Dankzij de teksten van antieke auteurs waaronder Sallustius, Strabo, Plinius de Oudere en Dio Cassius was het bekend dat Pompeius in 71 voor Christus een imposante zegemonument liet oprichten op de grens van Gallië en Hispania. De archeologen hebben het een tijdje moeten zoeken. Het moest bij de zegerijke terugkeer van zijn campagnes herdenken tegen Sertorius en Perpenna, die in opstand waren gekomen tegen de Romeinse Senaat, en hun Iberische bondgenoten. Tijdens de 2de eeuw voor Christus koloniseerde het Romeinse Rijk het Iberisch schiereiland. De Iberiërs die daar woonden, vochten om hun onafhankelijkheid te behouden, maar de macht van Rome was de sterkste. Het Iberisch schiereiland werd een Romeinse provincie. In 83 voor Christus was Quintus Sertorius er gouverneur (legatus pro praetore). Hij kwam echter in opstand tegen het machtige Rome. Pompeius kreeg een mandaat van de Senaat om tegen Sertorius op te rukken en Hispania te heroveren. Zo gebeurde het. Na een lange oorlog werd Sertorius door een van zijn eigen officieren vermoord. De stammen werden definitief verslagen. Om deze overwinning te herdenken, liet Pompeius dus dit zege monument bouwen waarop de namen van de ingenomen steden waren gegraveerd. Volgens Cassius Dio passeerde Julius Caesar in 49 voor Christus op die plaats. Hij respecteerde het grandioze monument van zijn rivaal en stelde zich tevreden met het oprichten van een eenvoudig altaar dat hij wellicht wijdde aan Venus. Er zijn echter geen aanwijzing die dit altaar met zekerheid laten lokaliseren.
Het bouwen van dergelijke trofeeën was in Rome reeds een traditie in de 3de eeuw voor Christus. De eerste zegemonumenten die Romeinse bevelhebbers in vijandelijk gebied lieten oprichten waren stenen torens die het strijdtoneel domineerden. Zij waren een symbool van macht en tegelijk de voorbode van de romanisering van een veroverd gebied en zijn inwoners. Het zegemonument van keizer Augustus in la Turbie is daarvan ook een uitstekend voorbeeld.

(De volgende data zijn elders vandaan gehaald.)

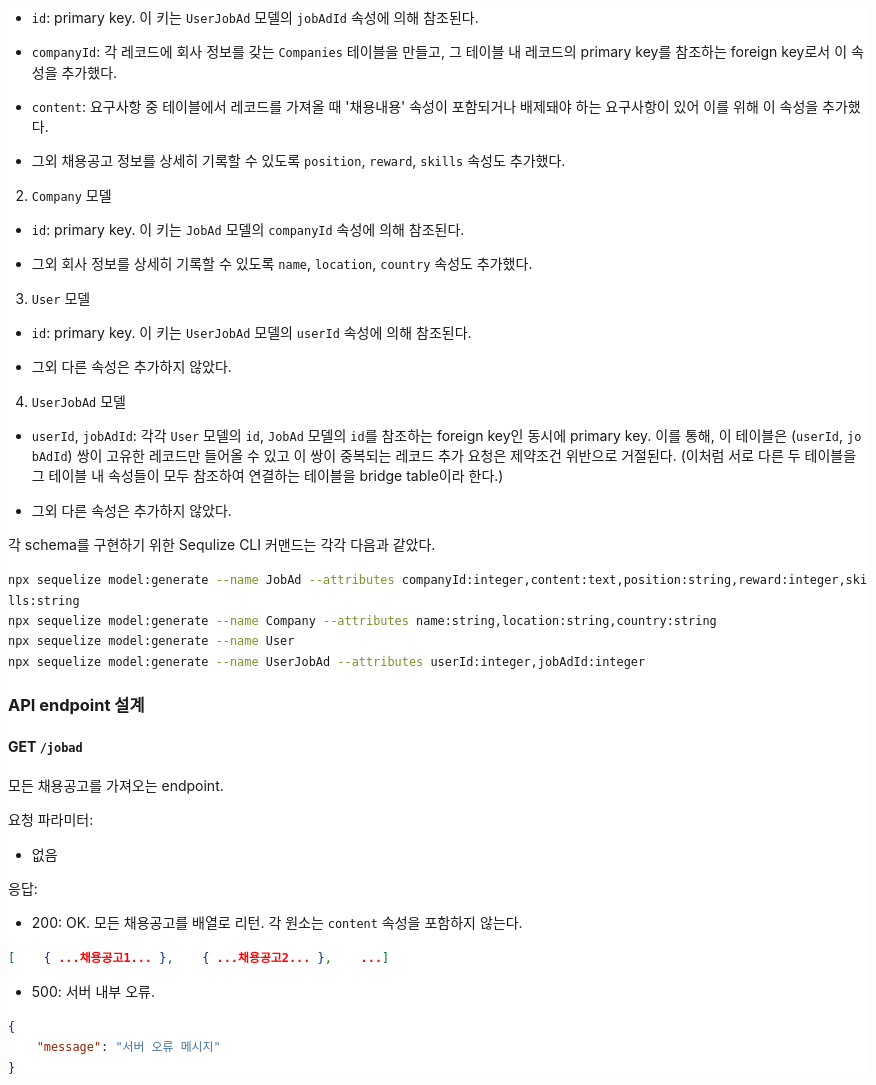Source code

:   - `id`: primary key. 이 키는 `UserJobAd` 모델의 `jobAdId` 속성에 의해 참조된다.

  - `companyId`: 각 레코드에 회사 정보를 갖는 `Companies` 테이블을 만들고, 그 테이블 내 레코드의 primary key를 참조하는 foreign key로서 이 속성을 추가했다.

  - `content`: 요구사항 중 테이블에서 레코드를 가져올 때 '채용내용' 속성이 포함되거나 배제돼야 하는 요구사항이 있어 이를 위해 이 속성을 추가했다.

  - 그외 채용공고 정보를 상세히 기록할 수 있도록 `position`, `reward`, `skills` 속성도 추가했다.

2. `Company` 모델

  - `id`: primary key. 이 키는 `JobAd` 모델의 `companyId` 속성에 의해 참조된다.

  - 그외 회사 정보를 상세히 기록할 수 있도록 `name`, `location`, `country` 속성도 추가했다.

3. `User` 모델

  - `id`: primary key. 이 키는 `UserJobAd` 모델의 `userId` 속성에 의해 참조된다.

  - 그외 다른 속성은 추가하지 않았다.

4. `UserJobAd` 모델

  - `userId`, `jobAdId`: 각각 `User` 모델의 `id`, `JobAd` 모델의 `id`를 참조하는 foreign key인 동시에 primary key. 이를 통해, 이 테이블은 (`userId`, `jobAdId`) 쌍이 고유한 레코드만 들어올 수 있고 이 쌍이 중복되는 레코드 추가 요청은 제약조건 위반으로 거절된다. (이처럼 서로 다른 두 테이블을 그 테이블 내 속성들이 모두 참조하여 연결하는 테이블을 bridge table이라 한다.)

  - 그외 다른 속성은 추가하지 않았다.

각 schema를 구현하기 위한 Sequlize CLI 커맨드는 각각 다음과 같았다.

```bash
npx sequelize model:generate --name JobAd --attributes companyId:integer,content:text,position:string,reward:integer,skills:string
npx sequelize model:generate --name Company --attributes name:string,location:string,country:string
npx sequelize model:generate --name User
npx sequelize model:generate --name UserJobAd --attributes userId:integer,jobAdId:integer
```

### API endpoint 설계

#### GET `/jobad`

모든 채용공고를 가져오는 endpoint.

요청 파라미터:
- 없음

응답:

- 200: OK. 모든 채용공고를 배열로 리턴. 각 원소는 `content` 속성을 포함하지 않는다.
```json
[    { ...채용공고1... },    { ...채용공고2... },    ...]
```


- 500: 서버 내부 오류.

```json
{
    "message": "서버 오류 메시지"
}
```
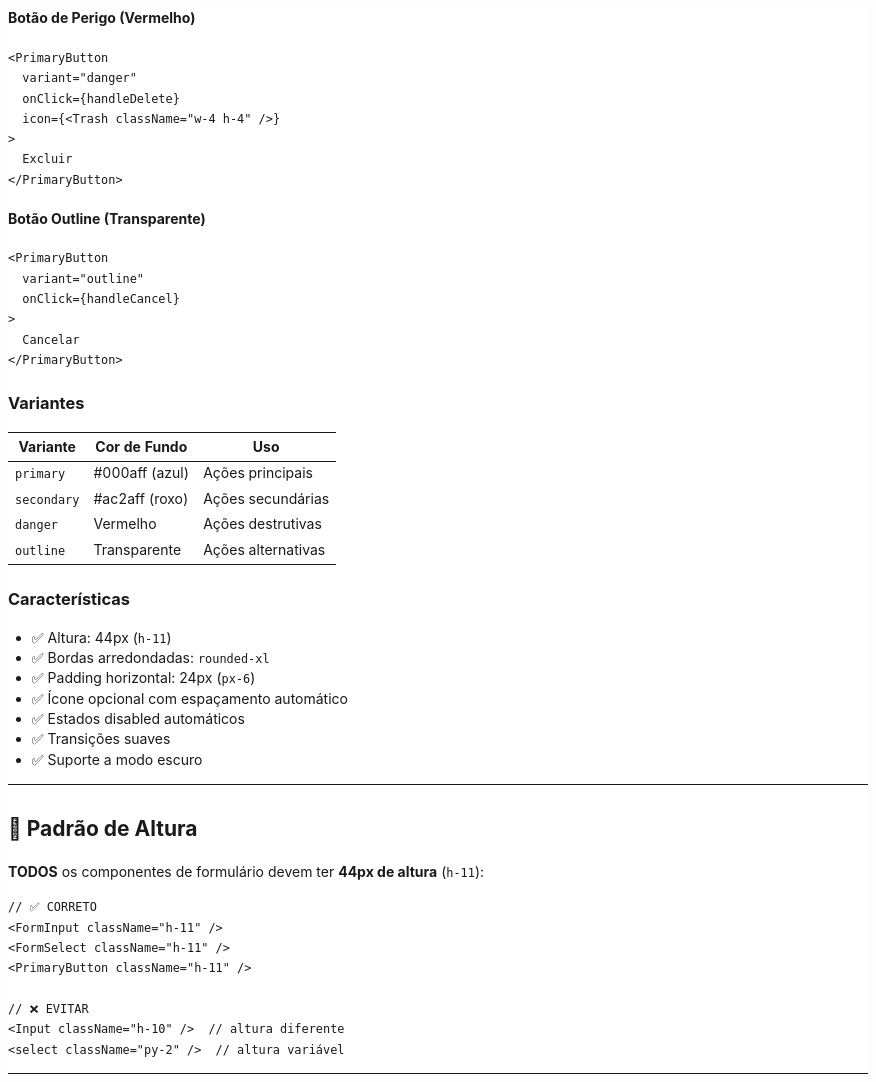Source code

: #### Botão de Perigo (Vermelho)
```tsx
<PrimaryButton 
  variant="danger"
  onClick={handleDelete}
  icon={<Trash className="w-4 h-4" />}
>
  Excluir
</PrimaryButton>
```

#### Botão Outline (Transparente)
```tsx
<PrimaryButton 
  variant="outline"
  onClick={handleCancel}
>
  Cancelar
</PrimaryButton>
```

### Variantes

| Variante | Cor de Fundo | Uso |
|----------|--------------|-----|
| `primary` | #000aff (azul) | Ações principais |
| `secondary` | #ac2aff (roxo) | Ações secundárias |
| `danger` | Vermelho | Ações destrutivas |
| `outline` | Transparente | Ações alternativas |

### Características
- ✅ Altura: 44px (`h-11`)
- ✅ Bordas arredondadas: `rounded-xl`
- ✅ Padding horizontal: 24px (`px-6`)
- ✅ Ícone opcional com espaçamento automático
- ✅ Estados disabled automáticos
- ✅ Transições suaves
- ✅ Suporte a modo escuro

---

## 🎨 Padrão de Altura

**TODOS** os componentes de formulário devem ter **44px de altura** (`h-11`):

```tsx
// ✅ CORRETO
<FormInput className="h-11" />
<FormSelect className="h-11" />
<PrimaryButton className="h-11" />

// ❌ EVITAR
<Input className="h-10" />  // altura diferente
<select className="py-2" />  // altura variável
```

---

Het tropaeum werd tegen het einde van de 4de of het begin van de 5de eeuw zoals zoveel Romeinse monumenten als een steengroeve ontgonnen en ontmanteld. Zij werden onder meer gebruikt voor de nabijgelegen Romeinse vestingwerken van les Cluses. Het imposante monument verdween in de loop der jaren. tijdens de 20ste eeuw hebben archeologen er lange tijd naar gezocht op verschillende sites. De site bevat ook de ruïnes van een middeleeuwse priorij met de kerk Sainte-Marie de Panissars.